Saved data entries
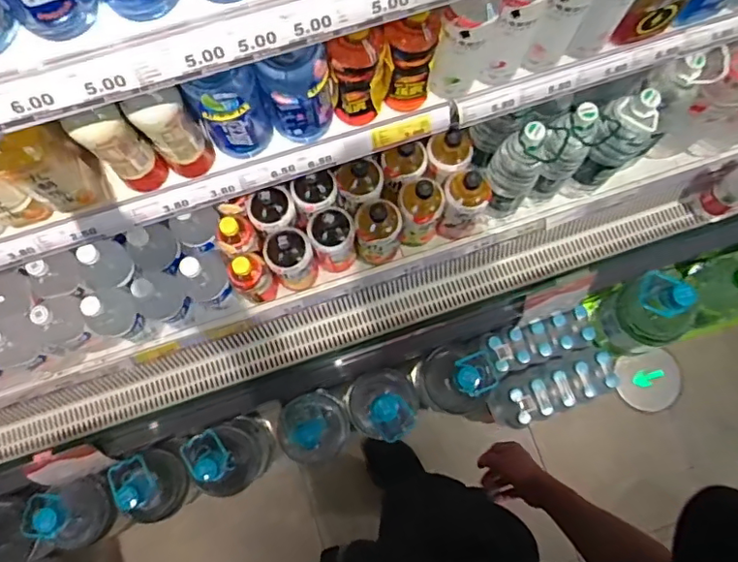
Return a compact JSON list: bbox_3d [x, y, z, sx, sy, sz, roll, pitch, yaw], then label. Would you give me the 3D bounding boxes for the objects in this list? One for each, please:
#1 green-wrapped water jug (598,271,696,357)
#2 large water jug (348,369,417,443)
[{"bbox_3d":[0.633,0.075,1.270,0.146,0.364,0.161,-17,79,-3],"label":"green-wrapped water jug"},{"bbox_3d":[0.036,0.286,1.308,0.156,0.288,0.152,0,79,0],"label":"large water jug"}]

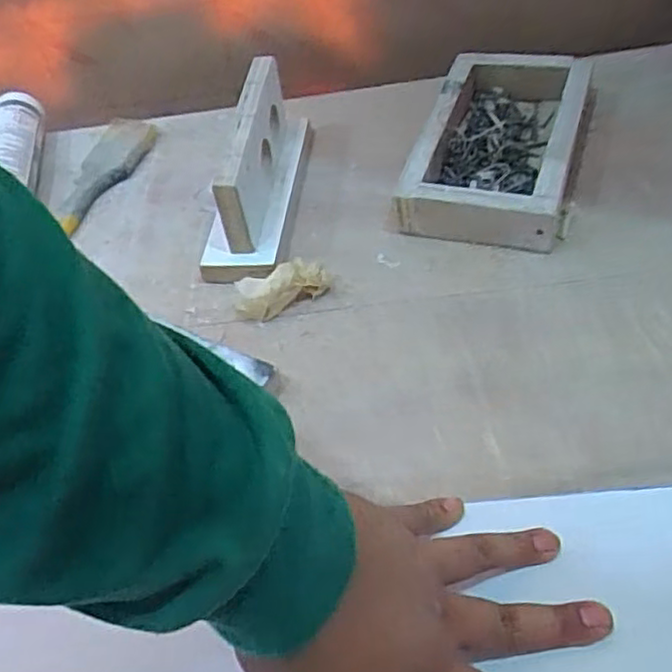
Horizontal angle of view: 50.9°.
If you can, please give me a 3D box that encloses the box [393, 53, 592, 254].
[{"bbox_3d":[0.137,-0.159,0.584,0.122,0.048,0.216,13,51,17],"label":"box"}]

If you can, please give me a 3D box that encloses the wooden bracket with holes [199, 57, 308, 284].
[{"bbox_3d":[-0.063,-0.135,0.558,0.055,0.080,0.192,4,49,9],"label":"wooden bracket with holes"}]

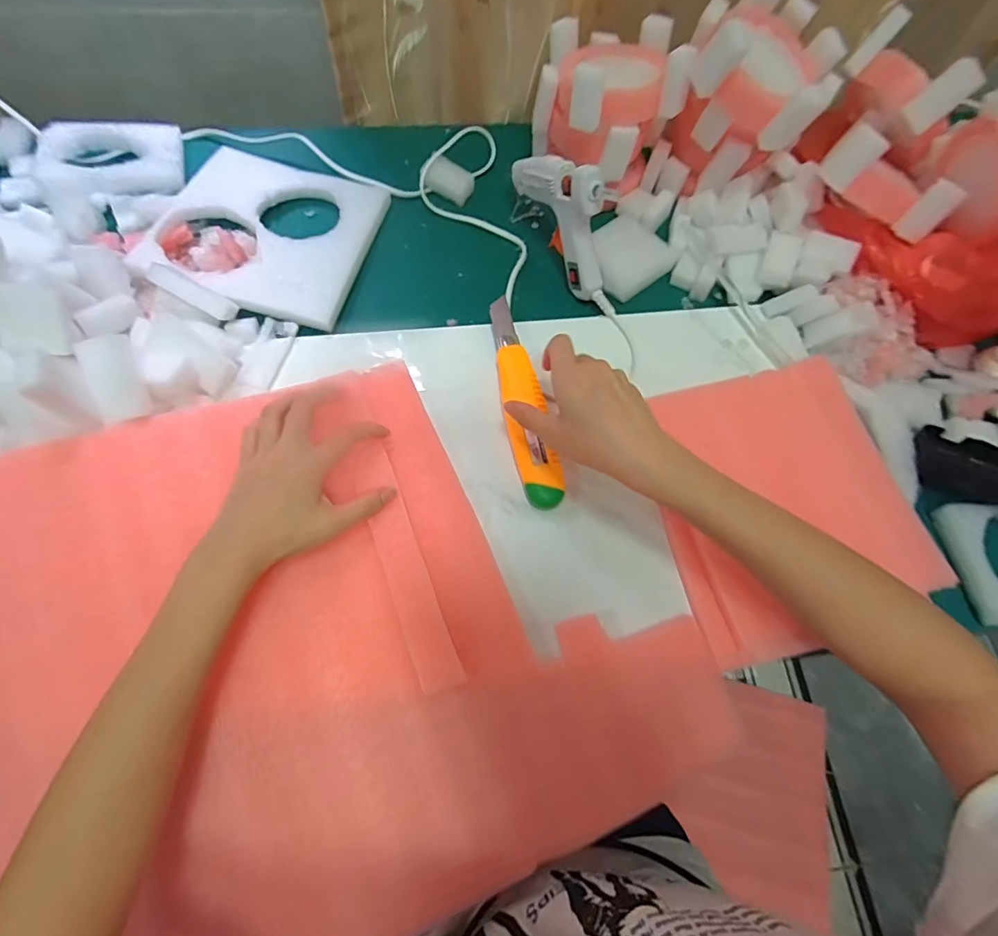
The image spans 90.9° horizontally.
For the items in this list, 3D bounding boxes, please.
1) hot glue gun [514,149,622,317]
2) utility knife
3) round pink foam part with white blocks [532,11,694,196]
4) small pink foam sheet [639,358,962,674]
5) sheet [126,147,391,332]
[{"bbox_3d":[0.063,-0.222,0.437,0.023,0.101,0.151,-27,72,-13],"label":"hot glue gun"},{"bbox_3d":[0.018,-0.060,0.401,0.032,0.024,0.186,-10,72,-7],"label":"utility knife"},{"bbox_3d":[0.100,-0.347,0.465,0.123,0.115,0.124,1,68,-3],"label":"round pink foam part with white blocks"},{"bbox_3d":[0.221,0.024,0.383,0.189,0.028,0.209,-12,69,-8],"label":"small pink foam sheet"},{"bbox_3d":[-0.214,-0.225,0.459,0.175,0.019,0.183,13,64,-3],"label":"sheet"}]

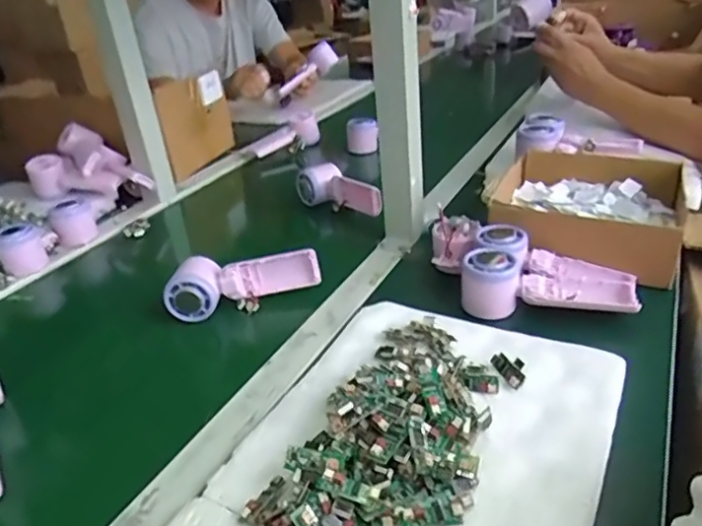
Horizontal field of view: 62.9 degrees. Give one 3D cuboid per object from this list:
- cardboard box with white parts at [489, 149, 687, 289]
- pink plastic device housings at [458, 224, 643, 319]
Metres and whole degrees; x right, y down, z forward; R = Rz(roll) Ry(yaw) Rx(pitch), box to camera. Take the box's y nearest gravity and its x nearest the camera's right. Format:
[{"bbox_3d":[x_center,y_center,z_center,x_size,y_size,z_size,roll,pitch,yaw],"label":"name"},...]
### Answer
[{"bbox_3d":[0.280,-0.067,0.701,0.215,0.072,0.201,11,33,28],"label":"cardboard box with white parts"},{"bbox_3d":[0.204,0.009,0.594,0.163,0.051,0.101,6,31,20],"label":"pink plastic device housings"}]

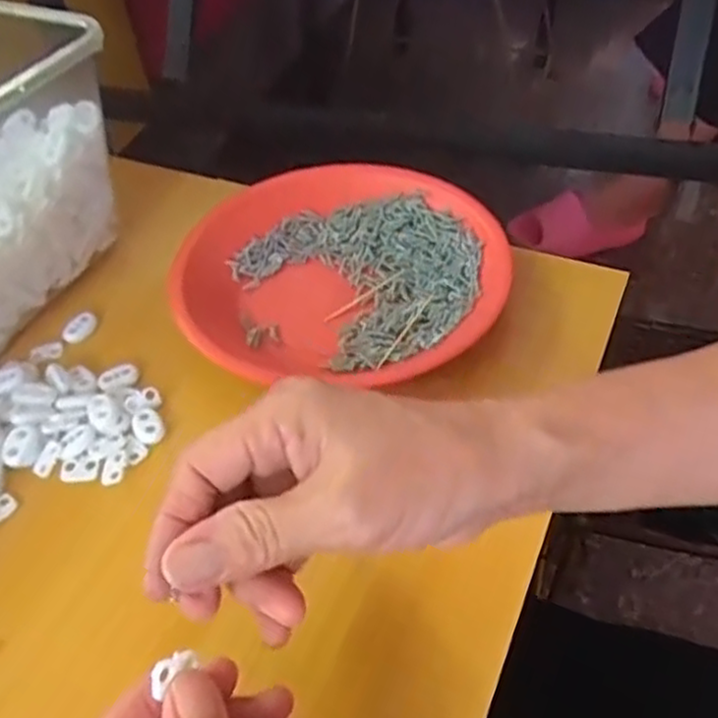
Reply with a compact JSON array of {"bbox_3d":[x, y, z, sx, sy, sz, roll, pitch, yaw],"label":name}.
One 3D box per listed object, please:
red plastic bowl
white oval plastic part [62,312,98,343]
[{"bbox_3d":[-0.009,-0.054,0.448,0.192,0.032,0.177,-2,47,2],"label":"red plastic bowl"},{"bbox_3d":[-0.168,-0.020,0.441,0.016,0.006,0.022,17,51,19],"label":"white oval plastic part"}]

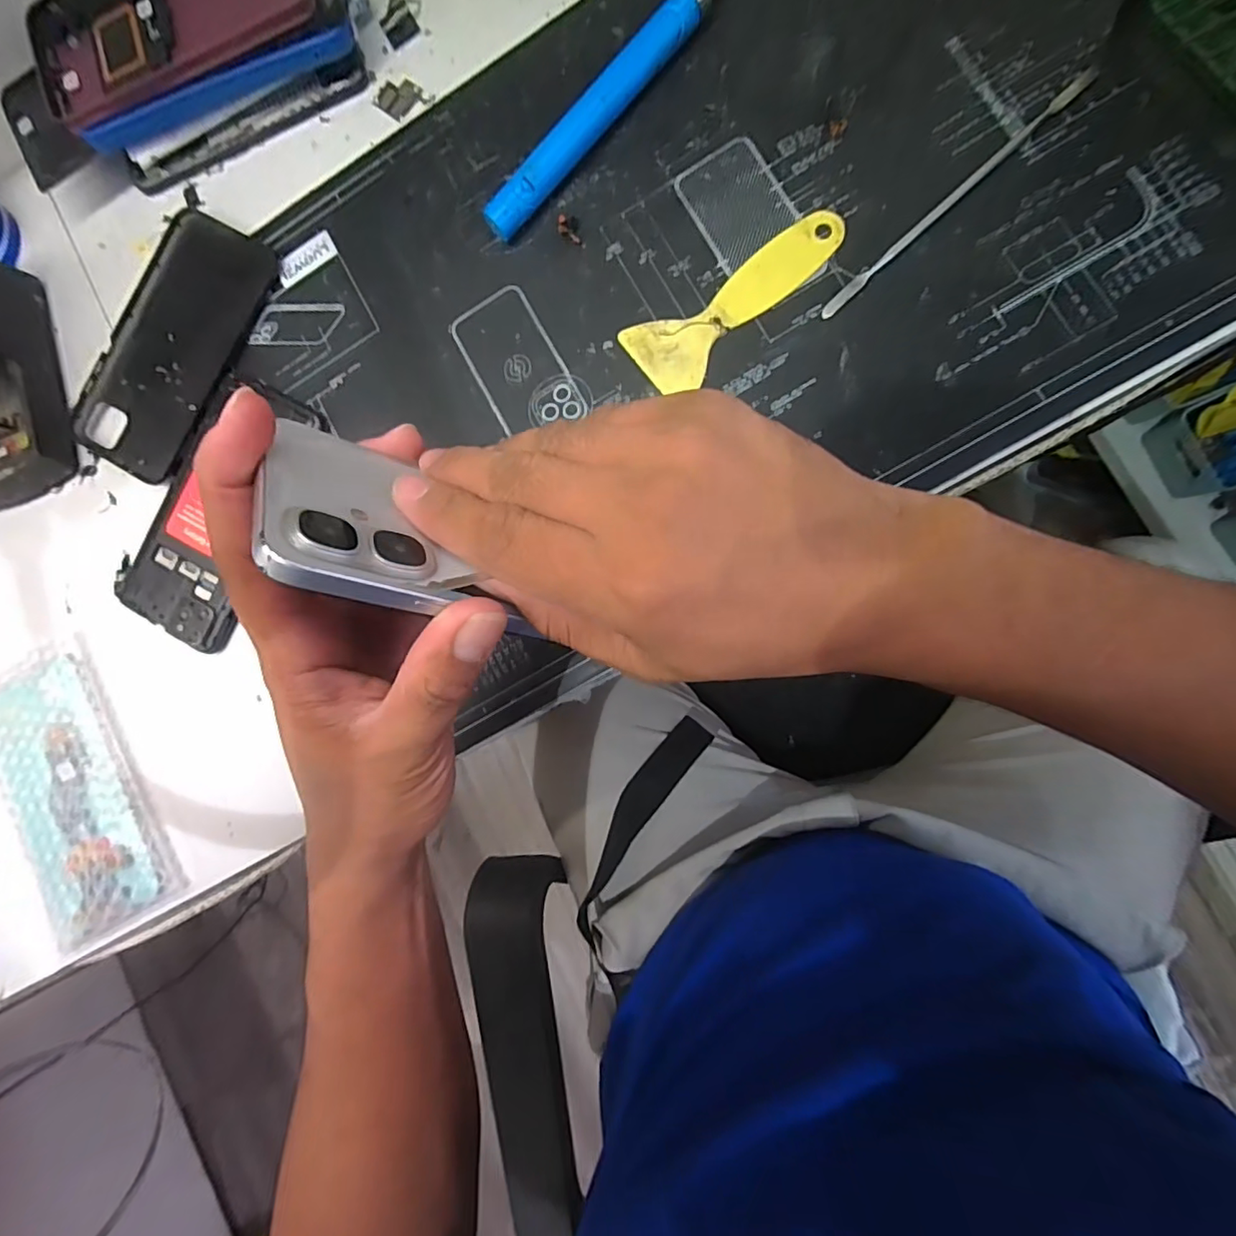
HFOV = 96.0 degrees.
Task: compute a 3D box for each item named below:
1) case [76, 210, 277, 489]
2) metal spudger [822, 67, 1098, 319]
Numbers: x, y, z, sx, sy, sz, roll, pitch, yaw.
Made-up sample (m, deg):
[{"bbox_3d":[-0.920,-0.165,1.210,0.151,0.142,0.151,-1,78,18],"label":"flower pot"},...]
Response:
[{"bbox_3d":[-0.271,-0.165,0.341,0.084,0.010,0.157,24,92,9],"label":"case"},{"bbox_3d":[0.170,-0.213,0.280,0.168,0.004,0.007,-41,82,6],"label":"metal spudger"}]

→ WORK ORDER:
Restate each entry word for word; omit the pictures.

→ EXERCISE RESPONSE:
Return a compact JSON list: bbox_3d [x, y, z, sx, sy, sz, roll, pitch, yaw], then label. Would you give me the 3D bounding boxes for the objects in this list? One for each, please:
#1 green-wrapped water jug (598,271,696,357)
#2 large water jug (348,369,417,443)
[{"bbox_3d":[0.633,0.075,1.270,0.146,0.364,0.161,-17,79,-3],"label":"green-wrapped water jug"},{"bbox_3d":[0.036,0.286,1.308,0.156,0.288,0.152,0,79,0],"label":"large water jug"}]

Horizontal angle of view: 50.9°.
If you can, please give me a 3D box that encloses the box [393, 53, 592, 254].
[{"bbox_3d":[0.137,-0.159,0.584,0.122,0.048,0.216,13,51,17],"label":"box"}]

If you can, please give me a 3D box that encloses the wooden bracket with holes [199, 57, 308, 284].
[{"bbox_3d":[-0.063,-0.135,0.558,0.055,0.080,0.192,4,49,9],"label":"wooden bracket with holes"}]

The image spans 90.9° horizontally.
For the items in this list, 3D bounding boxes, please.
1) hot glue gun [514,149,622,317]
2) utility knife
3) round pink foam part with white blocks [532,11,694,196]
4) small pink foam sheet [639,358,962,674]
5) sheet [126,147,391,332]
[{"bbox_3d":[0.063,-0.222,0.437,0.023,0.101,0.151,-27,72,-13],"label":"hot glue gun"},{"bbox_3d":[0.018,-0.060,0.401,0.032,0.024,0.186,-10,72,-7],"label":"utility knife"},{"bbox_3d":[0.100,-0.347,0.465,0.123,0.115,0.124,1,68,-3],"label":"round pink foam part with white blocks"},{"bbox_3d":[0.221,0.024,0.383,0.189,0.028,0.209,-12,69,-8],"label":"small pink foam sheet"},{"bbox_3d":[-0.214,-0.225,0.459,0.175,0.019,0.183,13,64,-3],"label":"sheet"}]

Horizontal field of view: 62.9 degrees. Give one 3D cuboid per object from this list:
- cardboard box with white parts at [489, 149, 687, 289]
- pink plastic device housings at [458, 224, 643, 319]
Metres and whole degrees; x right, y down, z forward; R = Rz(roll) Ry(yaw) Rx(pitch), box to camera. Take the box's y nearest gravity and its x nearest the camera's right. Format:
[{"bbox_3d":[x_center,y_center,z_center,x_size,y_size,z_size,roll,pitch,yaw],"label":"name"},...]
### Answer
[{"bbox_3d":[0.280,-0.067,0.701,0.215,0.072,0.201,11,33,28],"label":"cardboard box with white parts"},{"bbox_3d":[0.204,0.009,0.594,0.163,0.051,0.101,6,31,20],"label":"pink plastic device housings"}]

Reply with a compact JSON array of {"bbox_3d":[x, y, z, sx, sy, sz, roll, pitch, yaw],"label":name}.
One 3D box per listed object, please:
red plastic bowl
white oval plastic part [62,312,98,343]
[{"bbox_3d":[-0.009,-0.054,0.448,0.192,0.032,0.177,-2,47,2],"label":"red plastic bowl"},{"bbox_3d":[-0.168,-0.020,0.441,0.016,0.006,0.022,17,51,19],"label":"white oval plastic part"}]

HFOV = 96.0 degrees.
Task: compute a 3D box for each item named below:
1) case [76, 210, 277, 489]
2) metal spudger [822, 67, 1098, 319]
Numbers: x, y, z, sx, sy, sz, roll, pitch, yaw.
Made-up sample (m, deg):
[{"bbox_3d":[-0.920,-0.165,1.210,0.151,0.142,0.151,-1,78,18],"label":"flower pot"},...]
Response:
[{"bbox_3d":[-0.271,-0.165,0.341,0.084,0.010,0.157,24,92,9],"label":"case"},{"bbox_3d":[0.170,-0.213,0.280,0.168,0.004,0.007,-41,82,6],"label":"metal spudger"}]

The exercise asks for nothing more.